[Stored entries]
**********

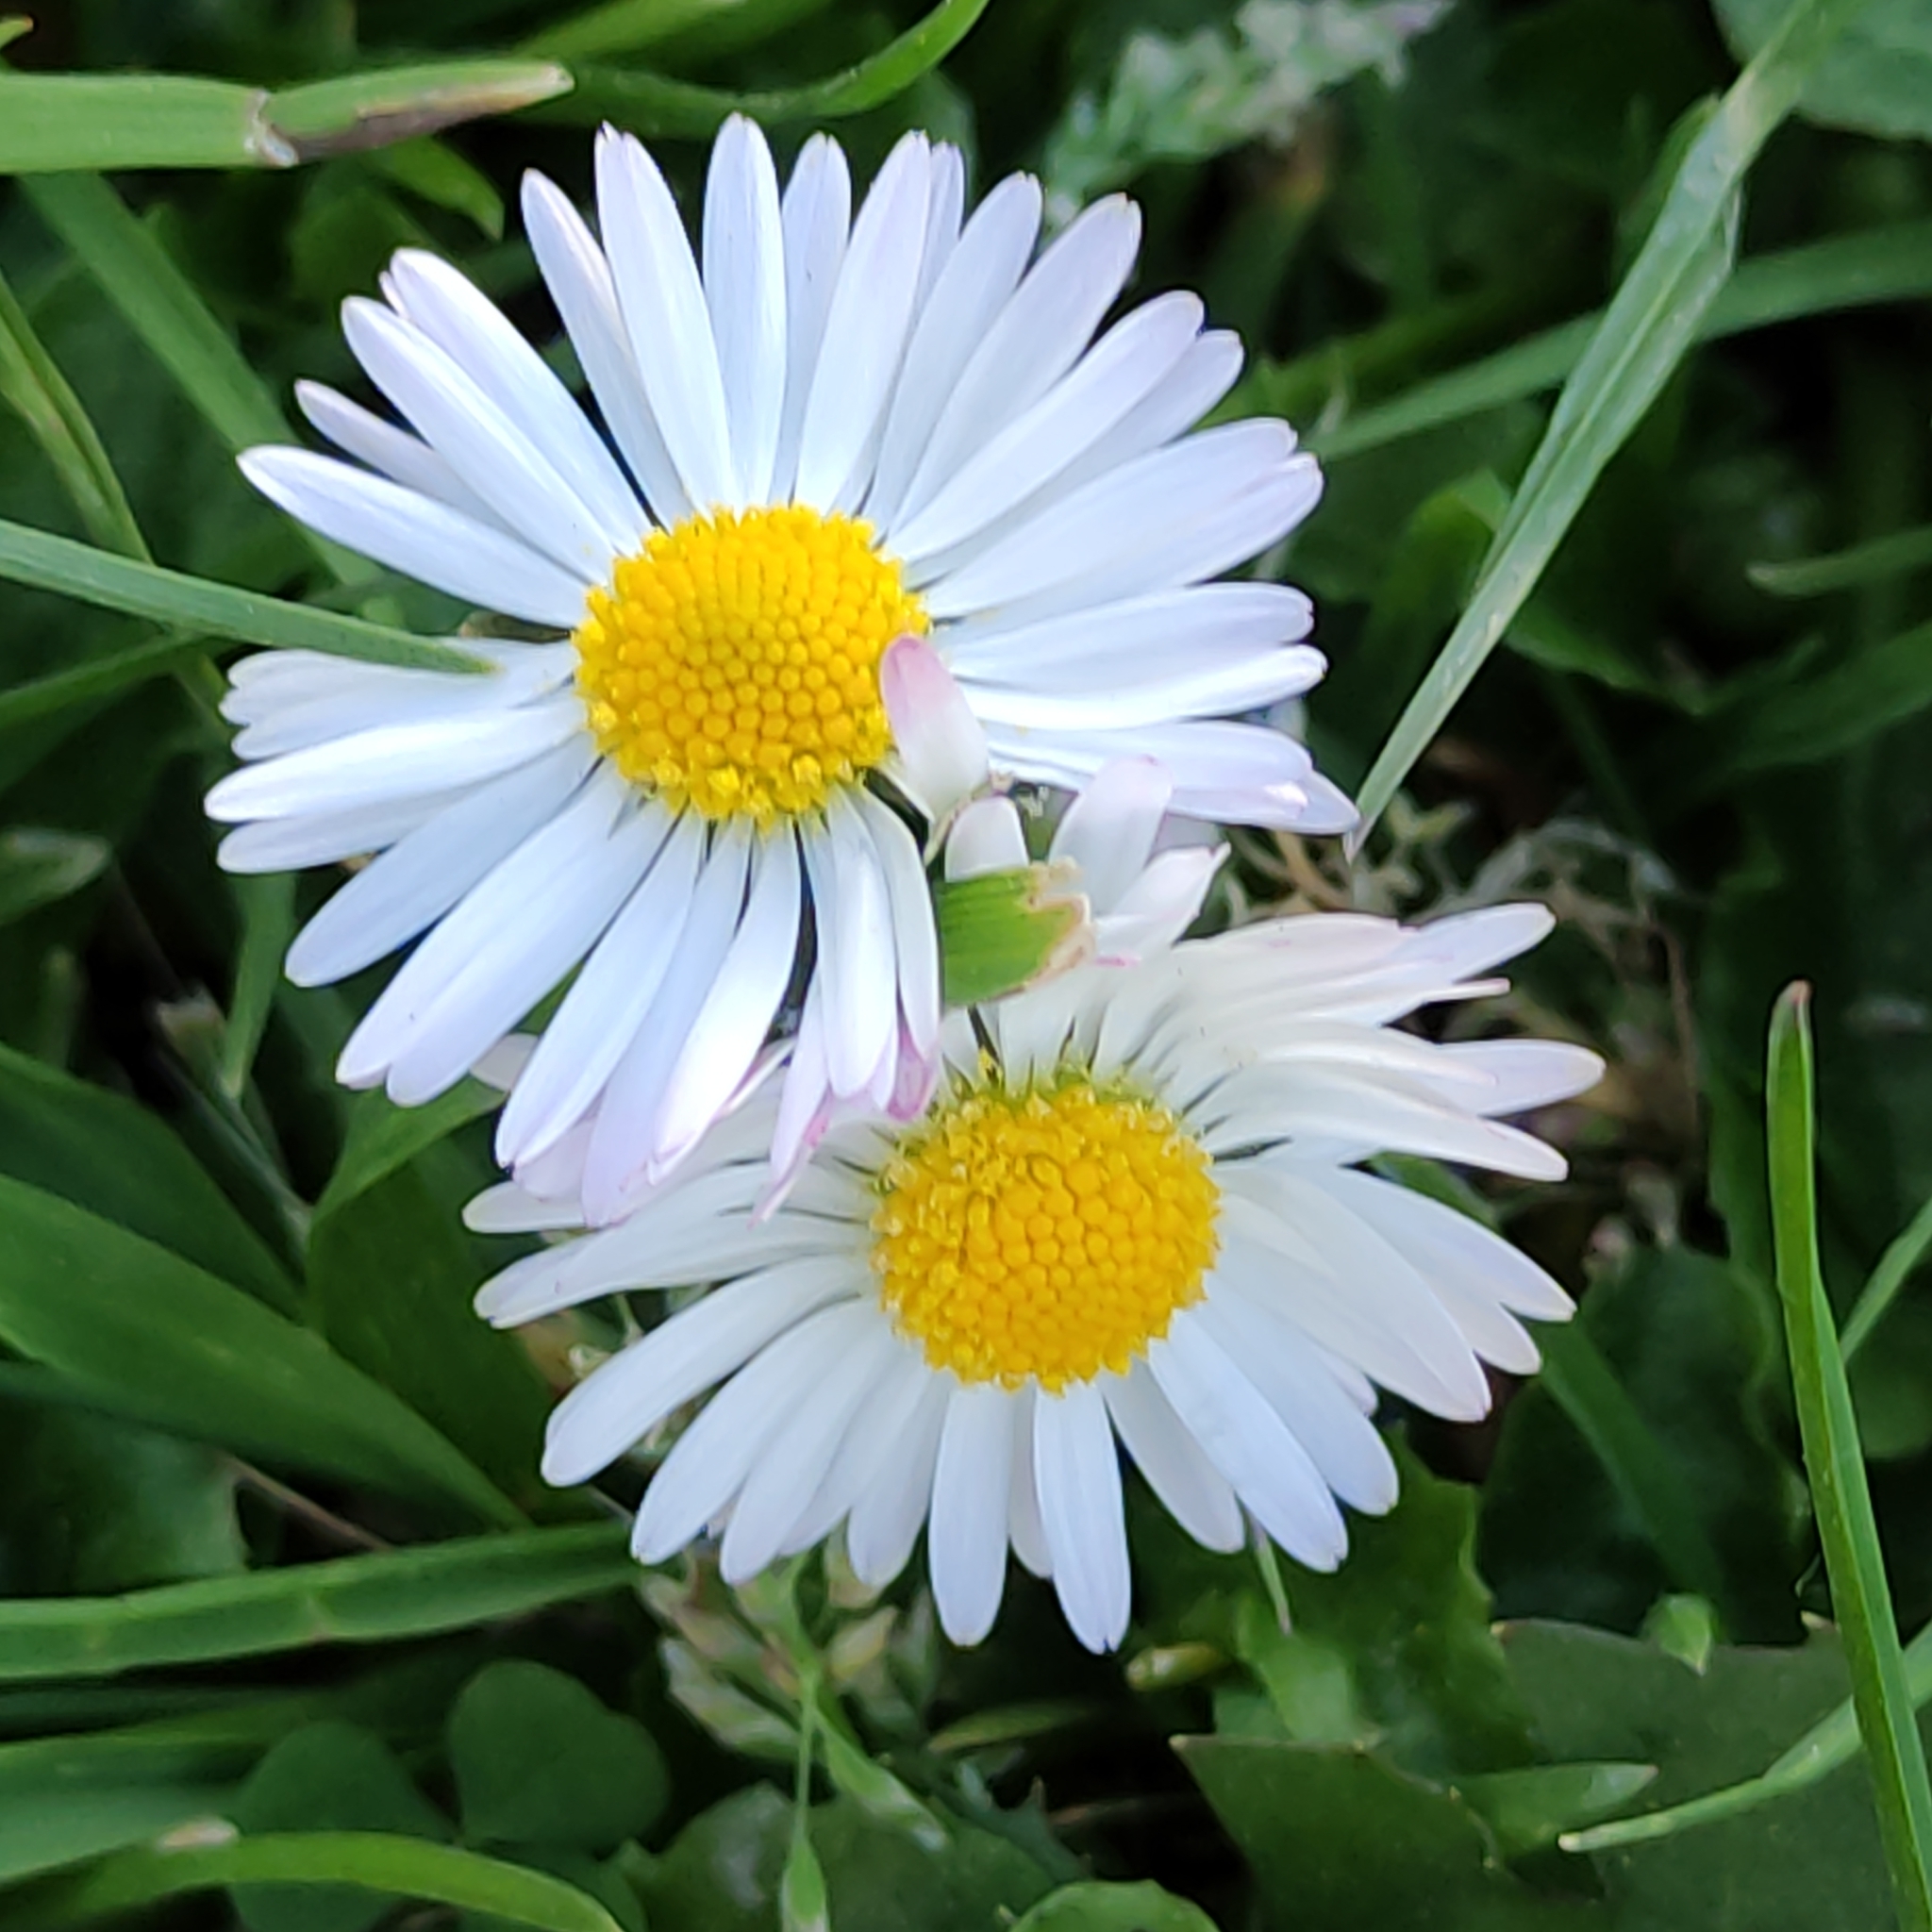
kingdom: Plantae
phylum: Tracheophyta
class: Magnoliopsida
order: Asterales
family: Asteraceae
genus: Bellis
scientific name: Bellis perennis
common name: Lawndaisy
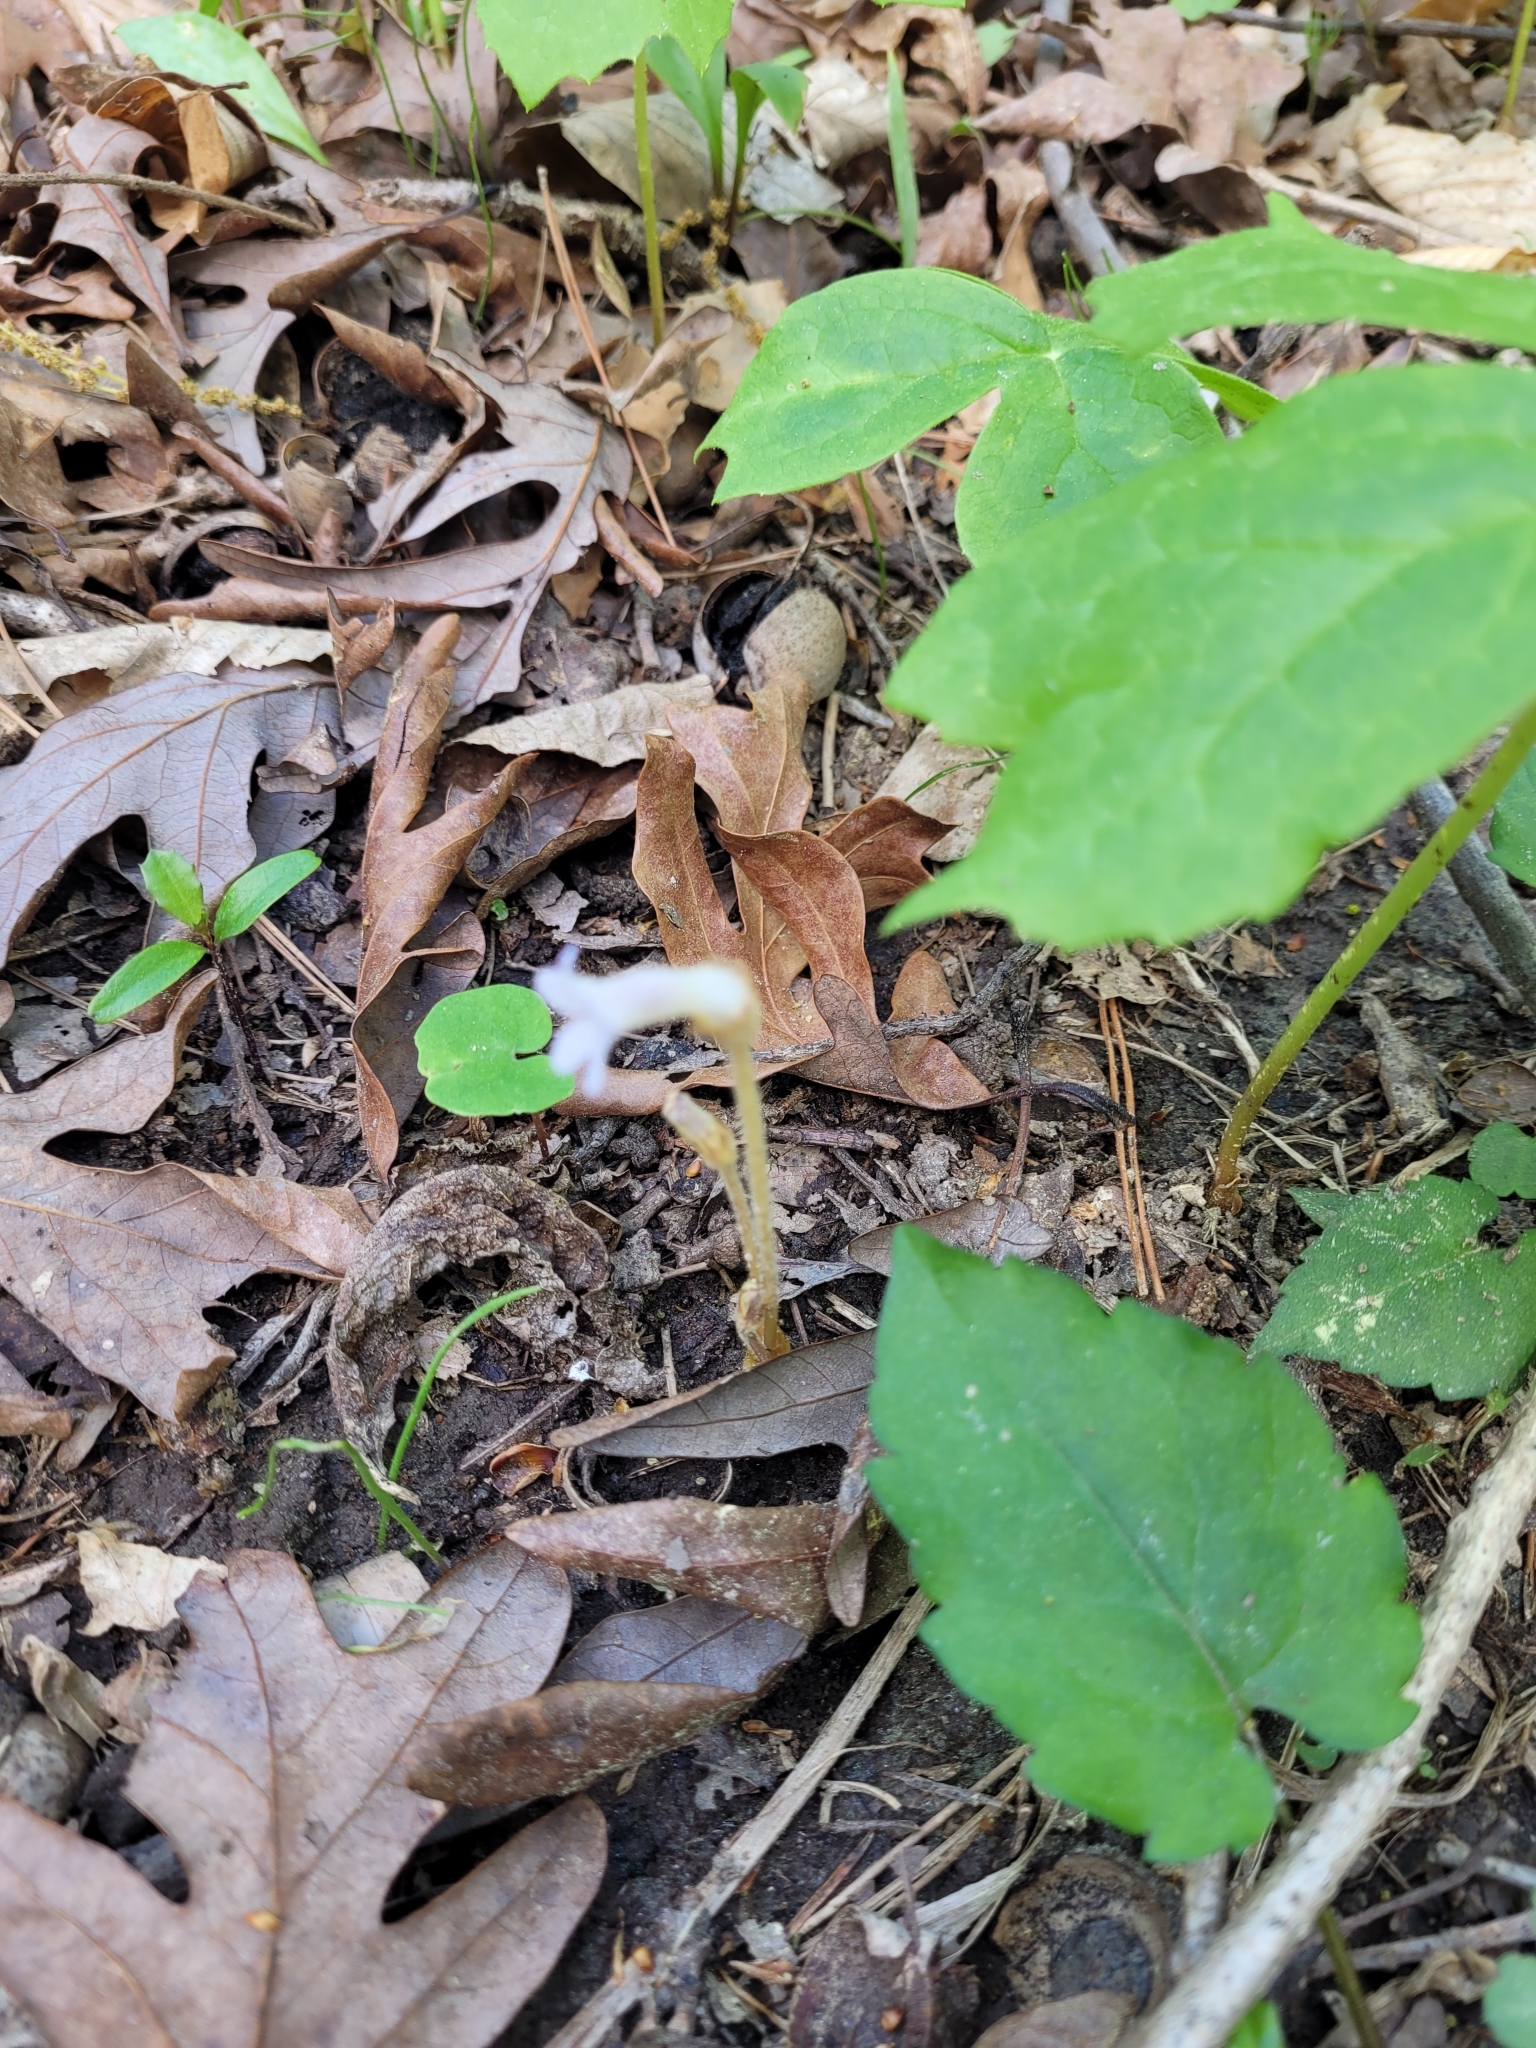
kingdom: Plantae
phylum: Tracheophyta
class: Magnoliopsida
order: Lamiales
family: Orobanchaceae
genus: Aphyllon
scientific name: Aphyllon uniflorum
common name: One-flowered broomrape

**********

GIVEN EXERCISE. Rewrite all the rows above with "common name" replaced by "vernacular name" wherever it occurs, leaving everything else unchanged. Leave the pictures out.

RESPONSE TO THE EXERCISE.
kingdom: Plantae
phylum: Tracheophyta
class: Magnoliopsida
order: Asterales
family: Asteraceae
genus: Bellis
scientific name: Bellis perennis
vernacular name: Lawndaisy
kingdom: Plantae
phylum: Tracheophyta
class: Magnoliopsida
order: Lamiales
family: Orobanchaceae
genus: Aphyllon
scientific name: Aphyllon uniflorum
vernacular name: One-flowered broomrape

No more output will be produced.